Direct proteasome binding and subsequent degradation of unspliced XBP-1 prevent its intracellular aggregation.

The non-canonical splicing of XBP-1 mRNA is a hallmark of the mammalian unfolded protein response (UPR). The proteasomal degradation of unspliced XBP-1 (XBP-1u) facilitates the termination of the UPR. Thus, understanding the mechanism of XBP-1u degradation may allow control over UPR duration and intensity. We show that XBP-1u interacts with purified 20S proteasomes through its unstructured C-terminus, which leads to its degradation in a manner that autonomously opens the proteasome gate. In living cells, the C-terminus of XBP-1u accumulates in aggresome structures in the presence of proteasome inhibitors. We propose that direct proteasomal degradation of XBP-1u prevents its intracellular aggregation.

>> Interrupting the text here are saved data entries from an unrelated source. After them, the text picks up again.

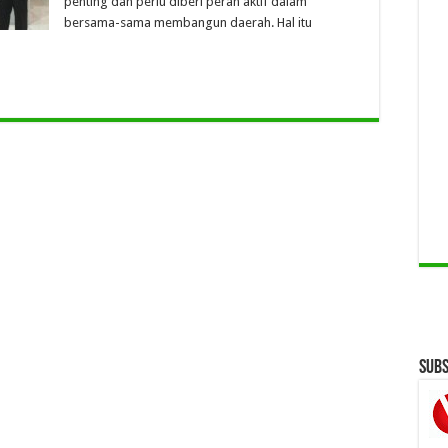
penting dan perlu diberi peran aktif dalam
bersama-sama membangun daerah. Hal itu
Subs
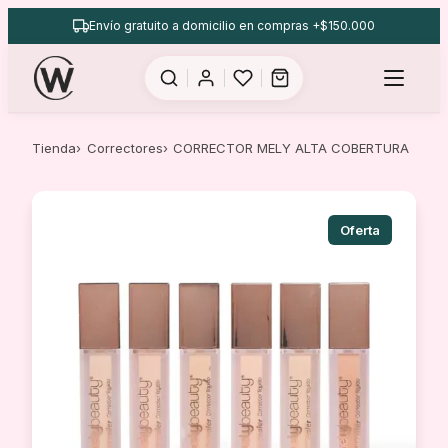
Saltar
Envío gratuito a domicilio en compras +$150.000
al
contenido
Tienda
Correctores
CORRECTOR MELY ALTA COBERTURA
Oferta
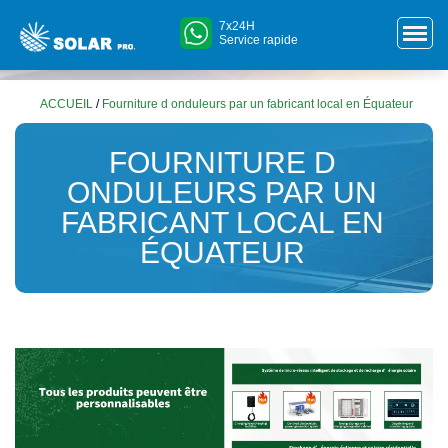
7x24H
Service rapide
ACCUEIL
/
Fourniture d onduleurs par un fabricant local en Équateur
FOURNITURE D
ONDULEURS PAR UN
FABRICANT LOCAL EN
ÉQUATEUR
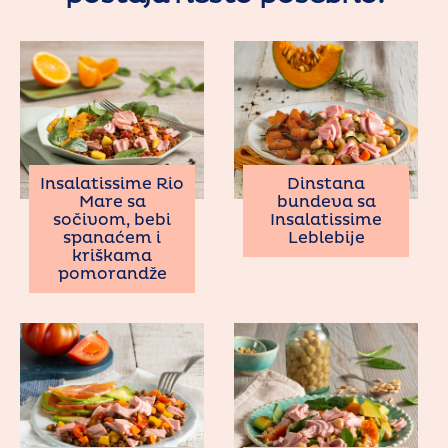
Insalatissime Rio
Dinstana
Mare sa
bundeva sa
sočivom, bebi
Insalatissime
spanaćem i
Leblebije
kriškama
pomorandže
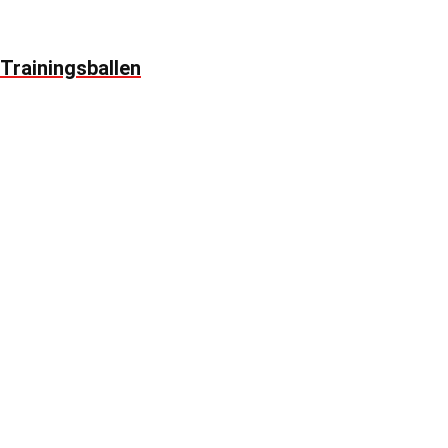
Trainingsballen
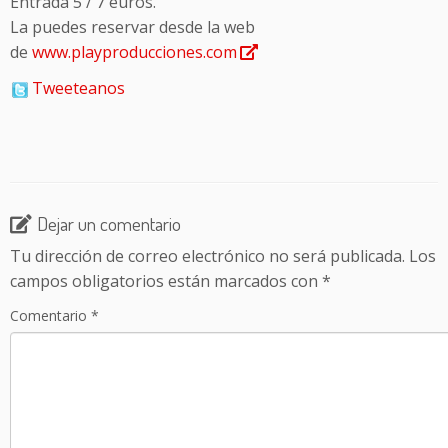
Entrada 5 / 7 euros.
La puedes reservar desde la web
de
www.playproducciones.com
Tweeteanos
Dejar un comentario
Tu dirección de correo electrónico no será publicada.
Los
campos obligatorios están marcados con
*
Comentario
*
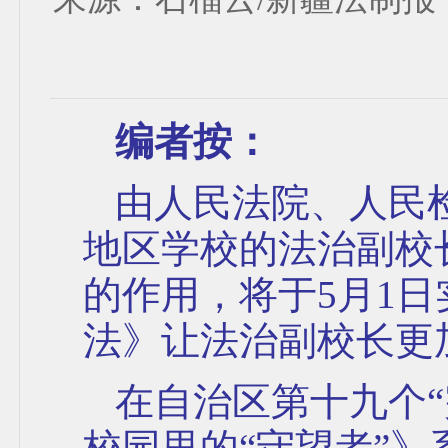
编者按：
由人民法院、人民
地区学校的法治副校
的作用，将于5月1
法》让法治副校长更加
在自治区第十九个
校园里的“守望者”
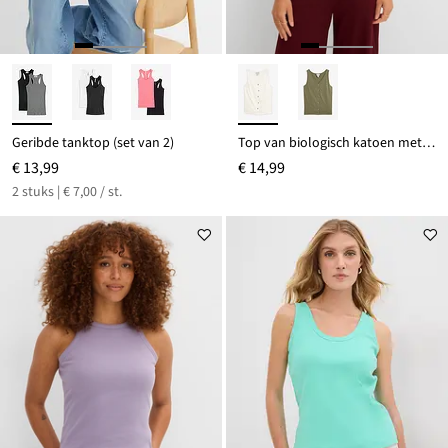
Geribde tanktop (set van 2)
Top van biologisch katoen met vlamgaren
€ 13,99
€ 14,99
2 stuks | € 7,00 / st.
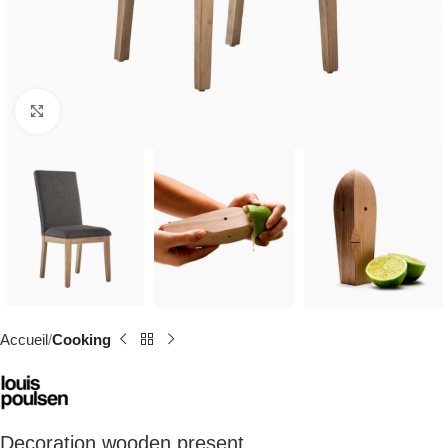
Click to enlarge
Accueil
Cooking
Decoration wooden present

De novo ceramide synthesis is required for N-linked glycosylation in plasma cells.

Plasma cells (PCs) are terminally differentiated B lymphocytes responsible for the synthesis and secretion of Igs. The differentiation of B cells into PCs involves a remarkable expansion of both lipid and protein components of the endoplasmic reticulum. Despite their importance in many signal transduction pathways, the role of ceramides, and of complex sphingolipids that are derived from ceramide, in PC differentiation has never been directly studied. To assess their putative role in PC differentiation, we blocked ceramide synthesis with fumonisin B1, a specific inhibitor of ceramide synthase. Under fumonisin B1 treatment, N-linked glycosylation was severely impaired in LPS-activated, but not in naive, B cells. We also show that ceramide synthesis is strongly induced by XBP-1 (X box-binding protein-1). In the absence of ceramide synthesis, ER expansion was dramatically diminished. Our results underscore ceramide biosynthesis as a key metabolic pathway in the process of PC differentiation and reveal a previously unknown functional link between sphingolipids and N-linked glycosylation in PCs.